Eleni Maragaki: Landscapes Seen from Everywhere at The Muse Gallery

‘Landscapes Seen from Everywhere’ explores the dichotomy between urban construction and the natural environment. Through the deconstruction of the landscape into abstract geometric forms, the works draw from the conflicts between the city and its surrounding natural world. The exhibition reflects on how artificial structures impose geometry, order, and repetition upon the organic flow of the landscape, while also acknowledging how the natural continues to exist within, around, and despite these conditions. At its core lies a meditation on the layered and fragmented structure of the contemporary landscape, informed by a growing disconnection between natural systems and human-made environments.

Some works invite interaction, allowing the exhibition to become a living system that responds to presence. With pieces such as The Twin Landscape Puzzle and Secret Landscapes, the process was to create situations where the dynamics between the human element, geometry, and nature could be tested. The notion of ‘play’ shaped these works, creating a collective environment around a table, where interaction is key.

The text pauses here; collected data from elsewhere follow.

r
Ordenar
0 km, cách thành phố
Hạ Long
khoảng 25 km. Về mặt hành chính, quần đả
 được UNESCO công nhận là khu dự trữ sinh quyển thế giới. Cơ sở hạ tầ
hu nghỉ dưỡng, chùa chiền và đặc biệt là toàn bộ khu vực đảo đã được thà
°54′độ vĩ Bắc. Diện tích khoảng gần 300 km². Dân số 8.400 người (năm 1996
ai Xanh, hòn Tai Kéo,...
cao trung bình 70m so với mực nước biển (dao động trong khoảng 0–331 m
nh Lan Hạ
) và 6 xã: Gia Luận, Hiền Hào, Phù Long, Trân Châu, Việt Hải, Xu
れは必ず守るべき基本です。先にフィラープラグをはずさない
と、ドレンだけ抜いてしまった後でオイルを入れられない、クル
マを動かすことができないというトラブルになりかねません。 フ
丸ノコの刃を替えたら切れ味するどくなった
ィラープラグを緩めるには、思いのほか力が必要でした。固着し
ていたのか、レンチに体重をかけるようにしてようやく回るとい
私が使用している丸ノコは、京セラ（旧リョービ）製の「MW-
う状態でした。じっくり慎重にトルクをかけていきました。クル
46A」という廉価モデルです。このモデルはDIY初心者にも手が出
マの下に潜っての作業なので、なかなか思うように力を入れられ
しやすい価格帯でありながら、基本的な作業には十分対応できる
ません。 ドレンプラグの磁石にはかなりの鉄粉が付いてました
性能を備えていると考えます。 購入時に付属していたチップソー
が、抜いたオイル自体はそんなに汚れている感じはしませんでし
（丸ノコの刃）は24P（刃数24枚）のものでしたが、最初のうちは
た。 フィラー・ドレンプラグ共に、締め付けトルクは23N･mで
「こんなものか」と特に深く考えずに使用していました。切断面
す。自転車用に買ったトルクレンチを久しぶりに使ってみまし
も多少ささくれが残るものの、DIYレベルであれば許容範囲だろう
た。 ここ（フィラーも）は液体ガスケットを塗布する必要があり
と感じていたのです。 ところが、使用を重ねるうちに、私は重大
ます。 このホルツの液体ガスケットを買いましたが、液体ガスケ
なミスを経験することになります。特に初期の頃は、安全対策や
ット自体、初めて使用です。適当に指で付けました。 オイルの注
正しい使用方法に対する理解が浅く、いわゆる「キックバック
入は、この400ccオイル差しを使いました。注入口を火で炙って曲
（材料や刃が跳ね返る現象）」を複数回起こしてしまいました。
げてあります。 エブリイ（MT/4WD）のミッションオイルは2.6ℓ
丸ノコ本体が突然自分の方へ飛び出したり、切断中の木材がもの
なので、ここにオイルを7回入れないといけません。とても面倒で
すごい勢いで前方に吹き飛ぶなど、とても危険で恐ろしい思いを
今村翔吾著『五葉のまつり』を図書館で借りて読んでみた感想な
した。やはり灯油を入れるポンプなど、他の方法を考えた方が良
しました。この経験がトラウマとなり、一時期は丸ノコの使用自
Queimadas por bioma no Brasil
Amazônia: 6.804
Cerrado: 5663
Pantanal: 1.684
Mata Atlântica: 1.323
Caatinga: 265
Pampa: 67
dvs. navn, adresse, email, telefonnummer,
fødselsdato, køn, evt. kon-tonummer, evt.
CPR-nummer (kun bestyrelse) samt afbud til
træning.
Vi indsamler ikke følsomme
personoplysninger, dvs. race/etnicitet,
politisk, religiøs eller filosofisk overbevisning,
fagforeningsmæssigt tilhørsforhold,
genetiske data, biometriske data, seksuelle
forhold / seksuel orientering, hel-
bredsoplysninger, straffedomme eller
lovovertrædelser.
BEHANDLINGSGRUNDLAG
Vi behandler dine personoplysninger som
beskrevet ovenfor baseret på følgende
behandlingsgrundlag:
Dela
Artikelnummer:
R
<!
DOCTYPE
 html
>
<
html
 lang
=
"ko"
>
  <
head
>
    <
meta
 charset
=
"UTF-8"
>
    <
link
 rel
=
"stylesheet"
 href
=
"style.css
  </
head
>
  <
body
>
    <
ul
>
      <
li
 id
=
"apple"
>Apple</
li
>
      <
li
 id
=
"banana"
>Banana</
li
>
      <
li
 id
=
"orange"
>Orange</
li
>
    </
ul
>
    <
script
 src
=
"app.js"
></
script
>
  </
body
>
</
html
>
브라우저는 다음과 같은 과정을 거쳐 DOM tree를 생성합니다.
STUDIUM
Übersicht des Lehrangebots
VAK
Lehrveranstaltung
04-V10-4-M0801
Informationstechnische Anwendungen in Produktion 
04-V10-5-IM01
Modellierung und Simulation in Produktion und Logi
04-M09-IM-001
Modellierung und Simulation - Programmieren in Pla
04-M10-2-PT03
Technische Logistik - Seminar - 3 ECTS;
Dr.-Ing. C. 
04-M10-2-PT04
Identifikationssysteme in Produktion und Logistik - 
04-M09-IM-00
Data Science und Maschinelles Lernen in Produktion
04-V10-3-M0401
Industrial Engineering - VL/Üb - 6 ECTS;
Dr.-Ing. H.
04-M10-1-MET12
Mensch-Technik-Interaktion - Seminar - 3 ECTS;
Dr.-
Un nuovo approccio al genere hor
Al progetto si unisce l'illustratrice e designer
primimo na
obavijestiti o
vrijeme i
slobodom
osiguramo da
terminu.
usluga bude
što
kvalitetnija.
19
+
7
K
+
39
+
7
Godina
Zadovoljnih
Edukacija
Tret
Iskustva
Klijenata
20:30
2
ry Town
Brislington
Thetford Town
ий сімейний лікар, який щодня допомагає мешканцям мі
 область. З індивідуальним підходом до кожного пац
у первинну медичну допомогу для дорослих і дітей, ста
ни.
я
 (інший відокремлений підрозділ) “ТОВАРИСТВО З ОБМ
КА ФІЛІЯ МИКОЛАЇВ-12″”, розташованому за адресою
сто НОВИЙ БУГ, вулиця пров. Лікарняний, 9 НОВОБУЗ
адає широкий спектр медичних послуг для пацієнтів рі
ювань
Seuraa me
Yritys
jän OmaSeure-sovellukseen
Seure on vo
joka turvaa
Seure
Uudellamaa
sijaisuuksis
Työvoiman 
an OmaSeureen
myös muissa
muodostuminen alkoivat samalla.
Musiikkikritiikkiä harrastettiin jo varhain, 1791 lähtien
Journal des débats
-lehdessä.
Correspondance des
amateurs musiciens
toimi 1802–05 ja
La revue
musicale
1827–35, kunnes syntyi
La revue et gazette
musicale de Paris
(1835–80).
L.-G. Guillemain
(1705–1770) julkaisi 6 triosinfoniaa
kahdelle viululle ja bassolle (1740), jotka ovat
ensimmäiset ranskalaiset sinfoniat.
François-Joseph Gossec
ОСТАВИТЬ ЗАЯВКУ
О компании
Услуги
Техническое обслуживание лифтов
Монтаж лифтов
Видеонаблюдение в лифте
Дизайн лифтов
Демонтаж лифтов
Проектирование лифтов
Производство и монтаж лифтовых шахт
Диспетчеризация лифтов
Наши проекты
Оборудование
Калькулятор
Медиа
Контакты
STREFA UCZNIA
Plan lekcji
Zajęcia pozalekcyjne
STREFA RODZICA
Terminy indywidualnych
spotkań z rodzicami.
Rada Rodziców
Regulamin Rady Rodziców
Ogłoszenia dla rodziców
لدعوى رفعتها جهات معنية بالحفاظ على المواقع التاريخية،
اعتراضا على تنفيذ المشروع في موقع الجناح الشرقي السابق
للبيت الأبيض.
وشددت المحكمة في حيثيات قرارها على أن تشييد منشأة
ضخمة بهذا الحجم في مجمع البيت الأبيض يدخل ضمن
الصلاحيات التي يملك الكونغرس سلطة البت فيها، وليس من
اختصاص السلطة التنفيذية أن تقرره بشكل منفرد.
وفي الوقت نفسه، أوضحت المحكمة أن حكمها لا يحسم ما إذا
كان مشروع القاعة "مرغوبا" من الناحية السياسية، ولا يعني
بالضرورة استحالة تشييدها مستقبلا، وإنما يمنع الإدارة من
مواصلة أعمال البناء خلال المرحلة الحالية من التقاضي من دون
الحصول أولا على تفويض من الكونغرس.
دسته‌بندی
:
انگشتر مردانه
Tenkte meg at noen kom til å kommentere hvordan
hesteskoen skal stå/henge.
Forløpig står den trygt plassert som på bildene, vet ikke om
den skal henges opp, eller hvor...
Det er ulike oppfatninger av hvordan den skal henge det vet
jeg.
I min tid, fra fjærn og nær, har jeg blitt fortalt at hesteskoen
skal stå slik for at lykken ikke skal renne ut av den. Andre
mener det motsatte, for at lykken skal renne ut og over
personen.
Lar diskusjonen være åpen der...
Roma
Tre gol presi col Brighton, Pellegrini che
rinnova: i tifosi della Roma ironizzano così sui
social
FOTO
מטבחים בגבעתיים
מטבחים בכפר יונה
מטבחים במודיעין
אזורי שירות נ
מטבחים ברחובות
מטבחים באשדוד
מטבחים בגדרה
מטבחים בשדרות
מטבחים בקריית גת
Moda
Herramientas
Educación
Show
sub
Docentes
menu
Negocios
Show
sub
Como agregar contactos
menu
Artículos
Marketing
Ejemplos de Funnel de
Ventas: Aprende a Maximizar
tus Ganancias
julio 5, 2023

The linocut prints reflect a method of flattening, segmenting, and coding space, echoing early cartographic practices. Their black-and-white language recalls how maps once defined, outlined, and classified terrain. The use of monchrome and line representation emphasises the essential elements of natural forms. These representations are based on imagined topographies that emerge from both observed and invented forms, bridging systematic and scientific documentation with subjective interpretation.

Ultimately, the exhibition reflects an ongoing exploration of our relationship to the landscape, how it is experienced, represented, and reimagined. It brings together handmade landscape prints with mechanical repetition, randomness with order, and spatial openness with architectural containment. Rather than proposing a solution or a narrative, the exhibition situates the audience within fragments that never fully settle.